Lena — route d'Arnfeld, matin
Elle voyagea avec Aev et deux Feuilletraceurs que Sylren avait insisté pour envoyer — pas comme escorte, comme protocole. Les elfes ne laissaient pas les leurs voyager seuls dans les territoires humains sans au moins deux compagnons. Lena avait failli argumenter, puis avait décidé que Sylren avait probablement raison et qu'argumenter contre quelque chose de raisonnable était une perte de temps.
Elle avait neuf ans et demi maintenant.
Elle le nota mentalement sans savoir exactement pourquoi — peut-être parce que les six derniers mois avaient eu la densité de quelque chose de beaucoup plus long et qu'il lui semblait important de vérifier régulièrement que le temps réel et le temps ressenti n'avaient pas trop divergé.
La route d'Arnfeld était large et bien entretenue. Elle regarda le paysage défiler depuis le dos du cheval qu'Aev tenait en main — elle aurait pu tenir les rênes elle-même, mais tenir les rênes l'empêchait de lire, et elle avait trois pages à finir avant d'arriver.
Les trois pages concernaient la fusion.
Plus précisément : ce que la Racine lui avait dit quand elle avait posé les mains dessus. Pas des mots — rien d'aussi simple que des mots. Plutôt une structure. Une architecture de Flux si vaste et si cohérente qu'elle avait mis trois semaines à en noter tous les aspects sans être sûre d'en avoir compris la moitié.

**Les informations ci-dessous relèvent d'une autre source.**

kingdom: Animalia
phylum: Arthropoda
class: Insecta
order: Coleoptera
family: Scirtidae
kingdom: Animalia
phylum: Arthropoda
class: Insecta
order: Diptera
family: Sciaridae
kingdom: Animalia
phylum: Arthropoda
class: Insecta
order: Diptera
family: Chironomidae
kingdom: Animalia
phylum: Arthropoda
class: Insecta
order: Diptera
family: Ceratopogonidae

Ce qu'elle savait avec certitude : les Racines n'étaient pas un réseau passif. Elles avaient une logique active — elles cherchaient quelque chose. Ou quelqu'un.

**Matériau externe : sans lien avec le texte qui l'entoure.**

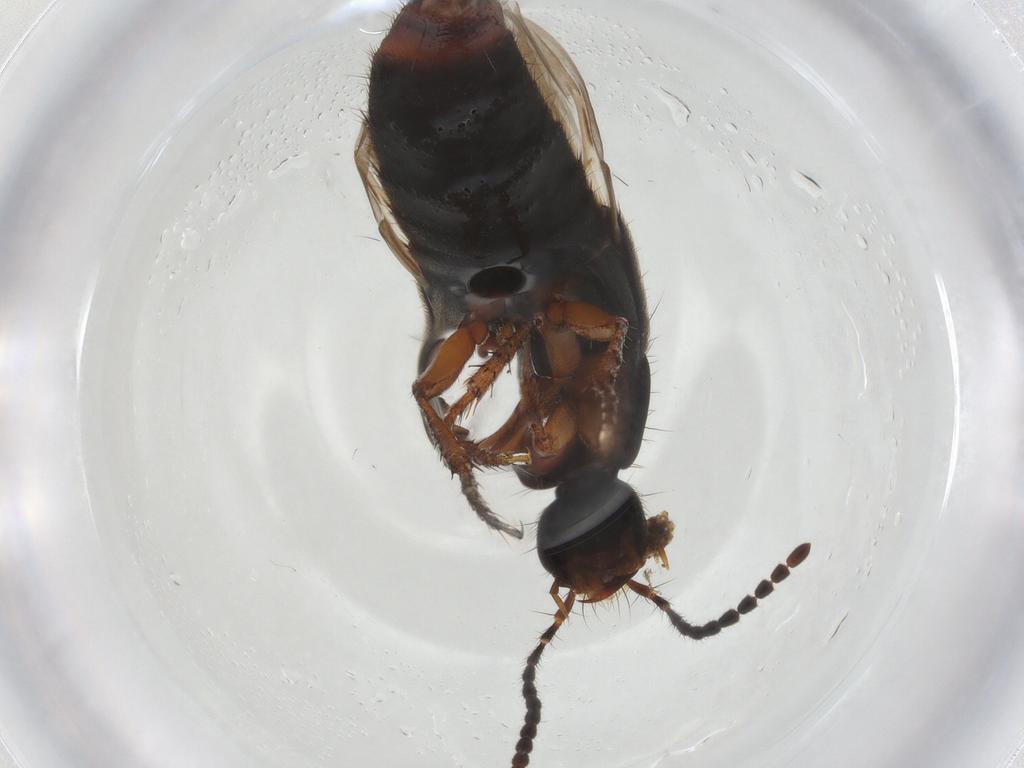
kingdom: Animalia
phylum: Arthropoda
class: Insecta
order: Coleoptera
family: Staphylinidae
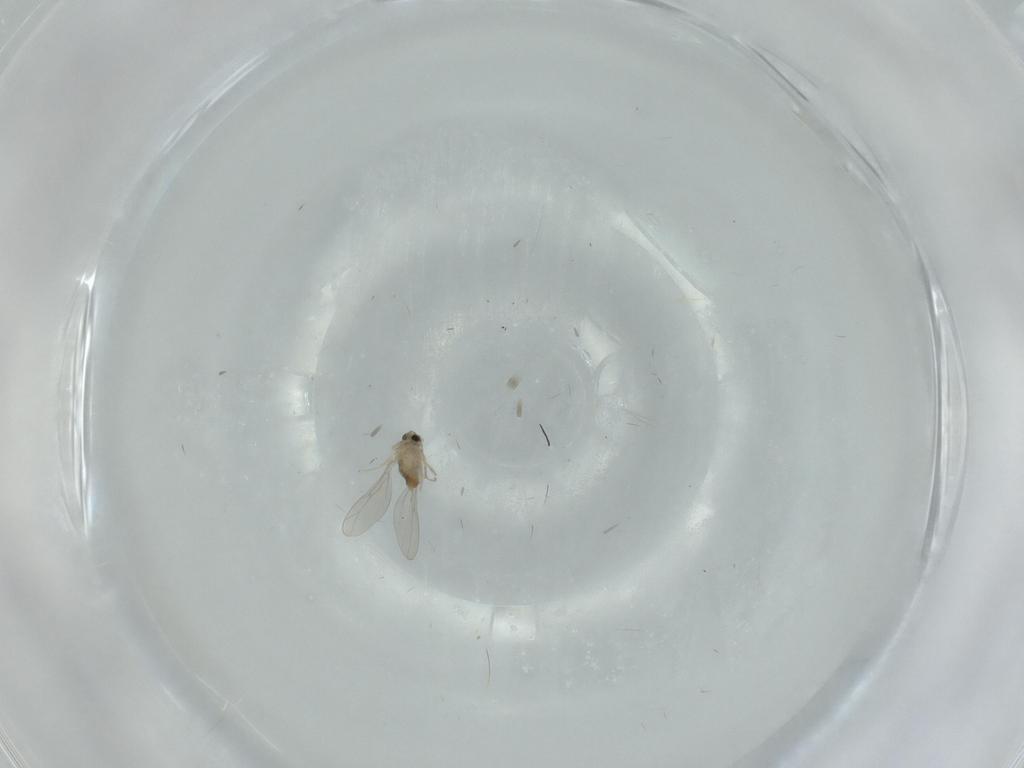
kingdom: Animalia
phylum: Arthropoda
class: Insecta
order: Diptera
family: Cecidomyiidae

Ce qu'elle suspectait : elles cherchaient leurs constructeurs. Ou leurs descendants. Ou quelque chose qui y ressemblait suffisamment.
Ce qu'elle ne savait pas encore : ce qui se passerait si elles trouvaient ce qu'elles cherchaient.
Elle tourna la dernière page de ses notes et la referma.
— On arrive quand ? dit-elle à Aev.
— Deux heures, dit Aev.
— Aldric sait qu'on vient ?
— Il sait que tu viens depuis ce matin, dit Aev. J'ai envoyé un signal par le réseau des Feuilletraceurs.
— Il va être content ?
Aev réfléchit un moment — cette façon elfique de peser les mots avant de les poser.
— Il va être soulagé, dit-il. Ce n'est pas exactement pareil.
Lena hocha la tête.
Ce n'était pas exactement pareil, effectivement.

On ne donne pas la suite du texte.